We now analyze whether C.R.C.P. 98(a) also applies and requires a transfer of venue back to El Paso County.
2. C.R.C.P. 98(a)
Venue is proper under C.R.C.P. 98(a) if the subject of the claim affects "real property, franchises, or utilities," and the claim should be "tried in the county in which the subject of the action, or a substantial part thereof, is situated." To determine if venue is proper under C.R.C.P. 98(a), the substance of the action, rather than its form, controls. Colo. Nat'l Bank v. Dist. Court, 189 Colo. 522, 524-25, 542 P.2d 853, 855-56 (1975). In the context of C.R.C.P. 98(a), the term "affected" means that the subject of the claim must relate to the "title, lien, injury, quality, or possession" of the property, franchises, or utilities. Craft v. Stumpf, 115 Colo. 181, 182, 170 P.2d 779, 780 (1946).
C.R.C.P. 98(a) provides that, "All actions affecting real property, franchises, or utilities shall be tried in the county in which the subject of the action, or a substantial part thereof, is situated."
However, as we implicitly held in Eagle I and make explicit here, when the requested relief is directed to the validity and operative effect of H.B. 1041 county land use regulations, there is no issue as to the title, lien, injury, quality or possession of the property, franchises, or utilities within the meaning of C.R.C.P. 98(a). Eagle I, 632 P.2d at 1021.
The Pueblo County Board passed the amended regulations in its official capacity, and the regulations address facilities planned to be located in Pueblo County and impacts that may occur there. That the City's planning for project features and water delivery in El Paso County may ultimately be impacted by such regulation, does not mandate venue in the El Paso County District Court.
Alternatively, the City asserts that C.R.C.P. 98(a) and 98(b)(2) apply equally; thus, the City may choose the venue. Ordinarily, the party filing the lawsuit may select the venue when there is more than one proper location. 7 Utes Corp., 702 P.2d at 266; Welborn v. Bucci, 95 Colo. 478, 37 P.2d 399 (1934); Smith v. Huber, 666 P.2d 1122, 1124 (Colo.App. 1983). However, in this case, we reject the City's argument that venue is proper under both C.R.C.P. 98(a) and 98(b)(2).
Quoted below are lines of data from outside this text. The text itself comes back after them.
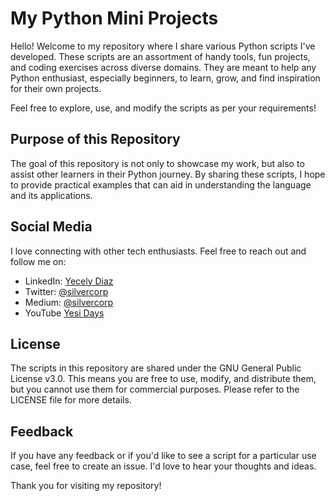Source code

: # My Python Mini Projects

Hello! Welcome to my repository where I share various Python scripts I've developed. These scripts are an assortment of handy tools, fun projects, and coding exercises across diverse domains. They are meant to help any Python enthusiast, especially beginners, to learn, grow, and find inspiration for their own projects.

Feel free to explore, use, and modify the scripts as per your requirements!

## Purpose of this Repository

The goal of this repository is not only to showcase my work, but also to assist other learners in their Python journey. By sharing these scripts, I hope to provide practical examples that can aid in understanding the language and its applications.

## Social Media

I love connecting with other tech enthusiasts. Feel free to reach out and follow me on:

- LinkedIn: [Yecely Diaz](https://www.linkedin.com/in/yesidiaz/)
- Twitter: [@silvercorp](https://twitter.com/silvercorp)
- Medium: [@silvercorp](https://medium.com/@yesidays)
- YouTube [Yesi Days](https://www.youtube.com/@yesidays)

## License

The scripts in this repository are shared under the GNU General Public License v3.0. This means you are free to use, modify, and distribute them, but you cannot use them for commercial purposes. Please refer to the LICENSE file for more details.

## Feedback

If you have any feedback or if you'd like to see a script for a particular use case, feel free to create an issue. I'd love to hear your thoughts and ideas.

Thank you for visiting my repository!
The controlling venue issue turns on the residence of the governmental body that adopted the challenged land use regulations. Although the City contends that its action "affects utilities" and that C.R.C.P. 98(a) mandates and/or allows venue in El Paso County, the substance of its complaint addresses the validity and enforceability of the Pueblo County Board's adoption of the challenged H.B. 1041 land use regulation. Thus, venue is proper only in the Pueblo County District Court pursuant to C.R.C.P. 98(b)(2).
Given the nature of this lawsuit and the requirements of C.R.C.P. 98(b)(2), we do not find the City's waiver and estoppel arguments sufficient to justify the transfer of venue back to the El Paso County District Court.
III.
Accordingly, we determine that the venue of this lawsuit must remain with the Pueblo County District Court. The trial courts did not err, and we discharge the rule.